[RECORDED INFORMATION — start]

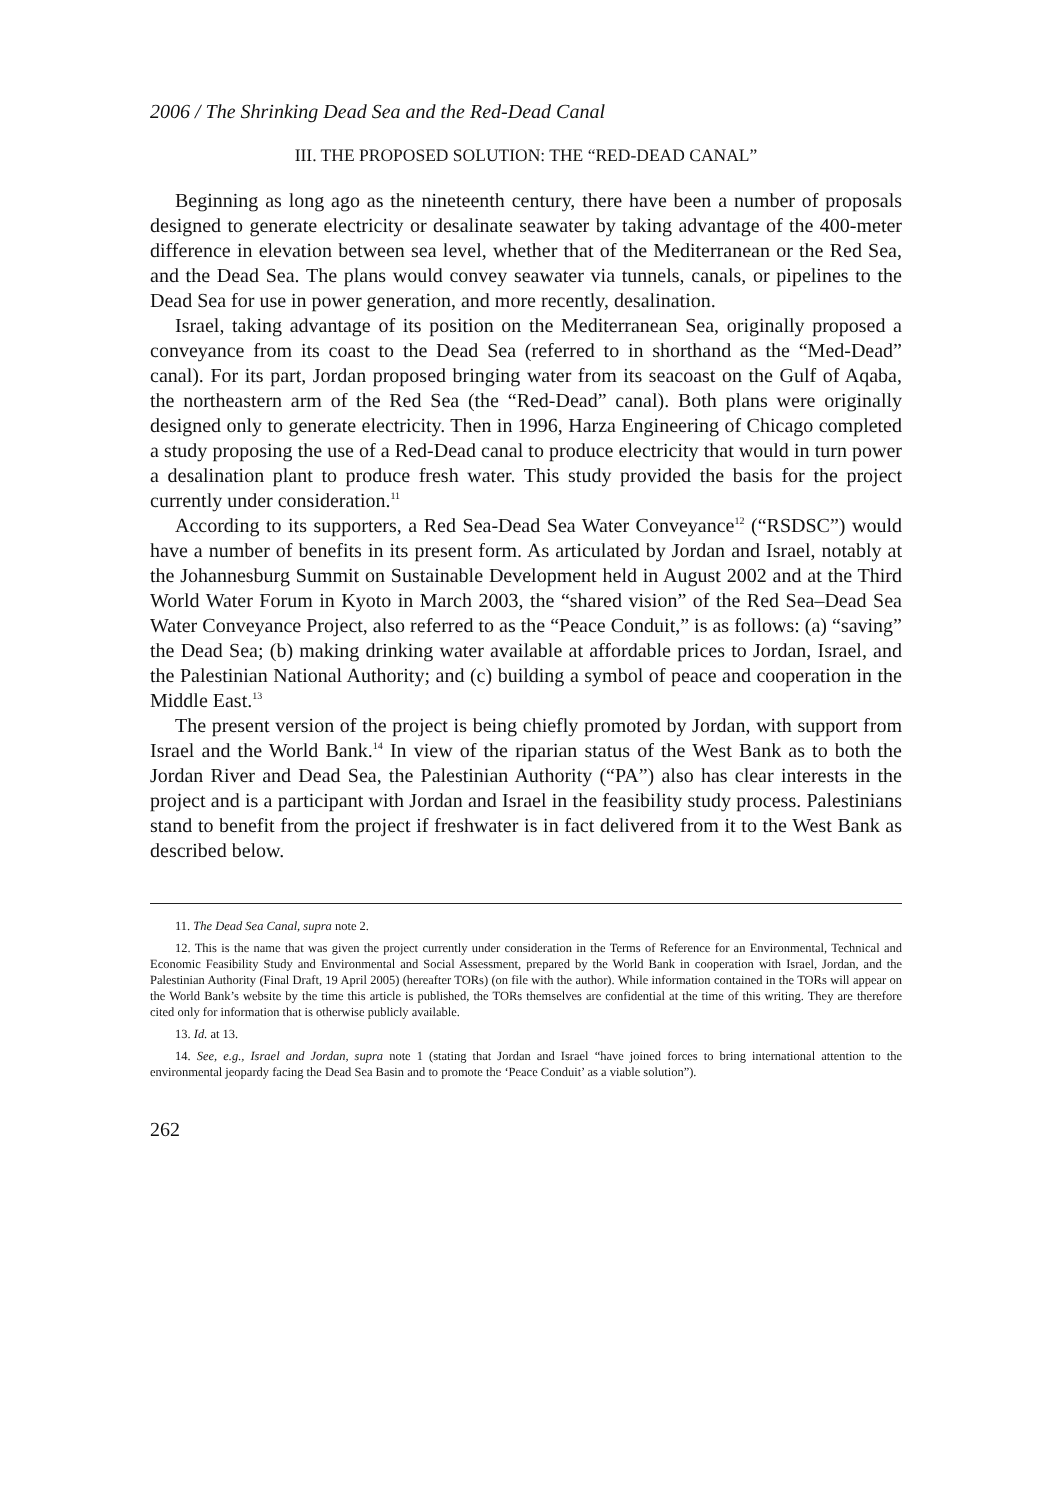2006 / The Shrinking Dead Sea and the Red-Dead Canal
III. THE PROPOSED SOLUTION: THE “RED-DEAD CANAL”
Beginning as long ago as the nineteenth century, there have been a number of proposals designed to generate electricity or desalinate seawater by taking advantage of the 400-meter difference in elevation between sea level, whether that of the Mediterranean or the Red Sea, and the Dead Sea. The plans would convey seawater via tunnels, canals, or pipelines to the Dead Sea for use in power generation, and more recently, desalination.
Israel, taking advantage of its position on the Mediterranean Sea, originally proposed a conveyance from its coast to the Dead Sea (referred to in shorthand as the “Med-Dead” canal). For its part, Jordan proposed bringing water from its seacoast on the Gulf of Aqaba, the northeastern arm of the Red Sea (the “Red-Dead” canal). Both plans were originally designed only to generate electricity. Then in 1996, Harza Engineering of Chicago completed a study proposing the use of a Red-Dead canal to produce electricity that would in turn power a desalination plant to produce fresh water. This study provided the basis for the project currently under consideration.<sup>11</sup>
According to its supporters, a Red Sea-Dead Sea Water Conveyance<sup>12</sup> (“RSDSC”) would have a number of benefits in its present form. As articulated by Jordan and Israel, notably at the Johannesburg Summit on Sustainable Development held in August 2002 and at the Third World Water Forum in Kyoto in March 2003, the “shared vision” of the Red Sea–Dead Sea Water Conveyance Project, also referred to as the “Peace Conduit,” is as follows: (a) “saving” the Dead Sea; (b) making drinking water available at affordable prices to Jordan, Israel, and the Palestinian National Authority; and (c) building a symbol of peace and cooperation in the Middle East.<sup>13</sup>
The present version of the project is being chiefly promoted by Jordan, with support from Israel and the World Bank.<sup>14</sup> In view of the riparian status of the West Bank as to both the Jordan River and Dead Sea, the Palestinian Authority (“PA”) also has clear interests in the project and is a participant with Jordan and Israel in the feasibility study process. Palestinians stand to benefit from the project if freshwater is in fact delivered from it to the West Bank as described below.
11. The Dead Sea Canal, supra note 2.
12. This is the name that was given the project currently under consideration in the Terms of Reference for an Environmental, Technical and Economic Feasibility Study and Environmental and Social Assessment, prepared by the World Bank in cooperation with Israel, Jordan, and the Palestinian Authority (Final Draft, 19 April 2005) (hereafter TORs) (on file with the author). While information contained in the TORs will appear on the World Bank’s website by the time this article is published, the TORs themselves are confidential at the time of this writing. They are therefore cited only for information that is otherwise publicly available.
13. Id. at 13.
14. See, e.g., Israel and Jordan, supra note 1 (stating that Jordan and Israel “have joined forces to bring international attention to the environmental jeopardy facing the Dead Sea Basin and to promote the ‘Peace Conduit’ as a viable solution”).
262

[RECORDED INFORMATION — finish]

**PROBLEM REQUIREMENTS:**
Word for word, write out each of the records, but not the pictures.

**TASK OUTPUT:**
2006 / The Shrinking Dead Sea and the Red-Dead Canal
III. THE PROPOSED SOLUTION: THE “RED-DEAD CANAL”
Beginning as long ago as the nineteenth century, there have been a number of proposals designed to generate electricity or desalinate seawater by taking advantage of the 400-meter difference in elevation between sea level, whether that of the Mediterranean or the Red Sea, and the Dead Sea. The plans would convey seawater via tunnels, canals, or pipelines to the Dead Sea for use in power generation, and more recently, desalination.
Israel, taking advantage of its position on the Mediterranean Sea, originally proposed a conveyance from its coast to the Dead Sea (referred to in shorthand as the “Med-Dead” canal). For its part, Jordan proposed bringing water from its seacoast on the Gulf of Aqaba, the northeastern arm of the Red Sea (the “Red-Dead” canal). Both plans were originally designed only to generate electricity. Then in 1996, Harza Engineering of Chicago completed a study proposing the use of a Red-Dead canal to produce electricity that would in turn power a desalination plant to produce fresh water. This study provided the basis for the project currently under consideration.<sup>11</sup>
According to its supporters, a Red Sea-Dead Sea Water Conveyance<sup>12</sup> (“RSDSC”) would have a number of benefits in its present form. As articulated by Jordan and Israel, notably at the Johannesburg Summit on Sustainable Development held in August 2002 and at the Third World Water Forum in Kyoto in March 2003, the “shared vision” of the Red Sea–Dead Sea Water Conveyance Project, also referred to as the “Peace Conduit,” is as follows: (a) “saving” the Dead Sea; (b) making drinking water available at affordable prices to Jordan, Israel, and the Palestinian National Authority; and (c) building a symbol of peace and cooperation in the Middle East.<sup>13</sup>
The present version of the project is being chiefly promoted by Jordan, with support from Israel and the World Bank.<sup>14</sup> In view of the riparian status of the West Bank as to both the Jordan River and Dead Sea, the Palestinian Authority (“PA”) also has clear interests in the project and is a participant with Jordan and Israel in the feasibility study process. Palestinians stand to benefit from the project if freshwater is in fact delivered from it to the West Bank as described below.
11. The Dead Sea Canal, supra note 2.
12. This is the name that was given the project currently under consideration in the Terms of Reference for an Environmental, Technical and Economic Feasibility Study and Environmental and Social Assessment, prepared by the World Bank in cooperation with Israel, Jordan, and the Palestinian Authority (Final Draft, 19 April 2005) (hereafter TORs) (on file with the author). While information contained in the TORs will appear on the World Bank’s website by the time this article is published, the TORs themselves are confidential at the time of this writing. They are therefore cited only for information that is otherwise publicly available.
13. Id. at 13.
14. See, e.g., Israel and Jordan, supra note 1 (stating that Jordan and Israel “have joined forces to bring international attention to the environmental jeopardy facing the Dead Sea Basin and to promote the ‘Peace Conduit’ as a viable solution”).
262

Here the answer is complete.